Note that Ben David does not dwell on Iran’s promised retribution, were its nuclear facilities to be attacked.
Bottom Line: Should the Vienna talks fail, either "Israel" has to come to live with Iran as a ‘threshold nuclear power’, (which does not at all predicate it being a nuclear weapons threshold power). Or, it must prepare itself for a multi-front regional war.
And that is what "Israel" says it is doing – though the Budget, including this defense provision - and even Bennett’s continuing in office - hangs on the latter successfully fending-off Netanyahu’s all-out attempt to block the Budget vote this week. In "Israel", the Budget vote is regarded as also standing as a ‘confidence vote’ for the government. Although even should the Budget pass, however, with $1.5 billion allocated ‘for conflict with Iran’, the Israeli Establishment says it will be two years before the IOF is positioned for any multi-front regional war.

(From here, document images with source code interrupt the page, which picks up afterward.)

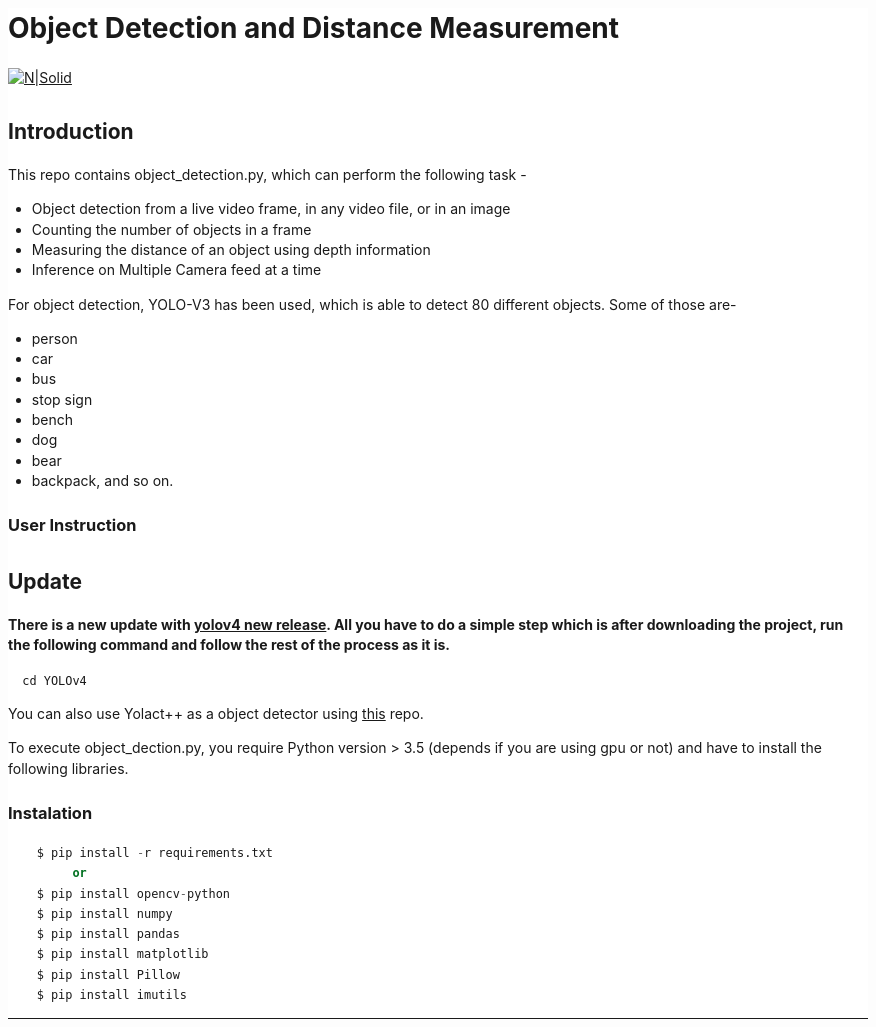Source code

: # Object Detection and Distance Measurement

[![N|Solid](http://muizzer07.pythonanywhere.com/media/files/YOLO-m-ram-copy_RQByeS4.jpg)](https://pjreddie.com/darknet/yolo/?style=centerme)


## Introduction
 This repo contains object_detection.py, which can perform the following task -
 - Object detection from a live video frame, in any video file, or in an image
 - Counting the number of objects in a frame
 - Measuring the distance of an object using depth information
 - Inference on Multiple Camera feed at a time
 
For object detection, YOLO-V3 has been used, which is able to detect 80 different objects. Some of those are-
- person
- car
- bus
- stop sign
- bench
- dog
- bear
- backpack, and so on.

### User Instruction

## Update

**There is a new update with [yolov4 new release](https://github.com/Tianxiaomo/pytorch-YOLOv4). All you have to do a simple step which is after downloading the project, run the following command and follow the rest of the process as it is.**

  ```
    cd YOLOv4
  ```

You can also use Yolact++ as a object detector using [this](https://github.com/paul-pias/Social-Distance-Monitoring) repo.


To execute object_dection.py, you require Python version > 3.5 (depends if you are using gpu or not) and have to install the following libraries.

### Instalation
``` python
    $ pip install -r requirements.txt
         or
    $ pip install opencv-python
    $ pip install numpy
    $ pip install pandas
    $ pip install matplotlib
    $ pip install Pillow
    $ pip install imutils
```
<hr>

Flummoxed by their JCPOA likely failure, Biden and Bennett have resorted to old recipés: sanctions and pressures. It is a discredited and failed strategy. Bennett implicitly admitted this in the Sunday Times interview, when he said that after 30 years of Israeli and US-led Cold War, Iran continues to enrich.
US diplomacy is clearly losing traction everywhere, resulting in more and more of America’s traditional allies hedging their relations through broader alliances. And the more the latter look eastward, the more they all engage more deeply with China. Iran very much has that option, as it joins the SCO, and meshes into the Eurasian Economic Community.
The Biden quest to racking up these hollow sanctions and fly-past ‘achievements’ for "Israel", ignores the key lacuna within these tactics: The unpredictability of Israeli intentions – which leads to the question of whether Biden’s policy is making it more, or less likely that America would have to fight a major war in the near future. The US is pursuing ephemeral success, whilst ignoring the strategic risk of a much bigger disaster.
The Israeli military analyst, Alon Ben David, laid it out on the table: The status quo tit-for-tat continues, “unless Israel decides to launch an attack on Iran’s nuclear facilities”.
Why, we must ask, did Biden's Team deploy the B1-B heavy bomber for its ‘demonstration of power’? They must be aware that "Israel" has been begging to buy, or lease, these B1-B bombers since the Obama era. It's been ‘on the table’ since then, the former Israeli Ambassador in Washington, Michael Oren, has noted. No doubt, it still is.
Is Biden leaning towards the gesture of selling a few to "Israel"? "Israel" could then try to destroy Natanz on its own.
Is Biden walking into an Israeli trap, believing that "Israel" would always ask before using? The unpredictability of others’ intentions can never be discounted or hedged against.